What to work on
In the records, each line holding "Linge" must be reported.

[Extracted page text data]
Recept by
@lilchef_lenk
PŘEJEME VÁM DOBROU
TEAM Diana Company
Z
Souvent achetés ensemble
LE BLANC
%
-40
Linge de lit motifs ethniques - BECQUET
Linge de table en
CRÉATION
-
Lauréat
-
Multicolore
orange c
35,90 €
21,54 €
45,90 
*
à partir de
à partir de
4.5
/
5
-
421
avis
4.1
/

==

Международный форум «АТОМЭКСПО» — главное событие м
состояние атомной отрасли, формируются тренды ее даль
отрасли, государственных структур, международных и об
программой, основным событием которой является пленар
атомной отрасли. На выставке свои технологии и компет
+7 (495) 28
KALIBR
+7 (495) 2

Your solution
Linge de lit motifs ethniques - BECQUET
Linge de table en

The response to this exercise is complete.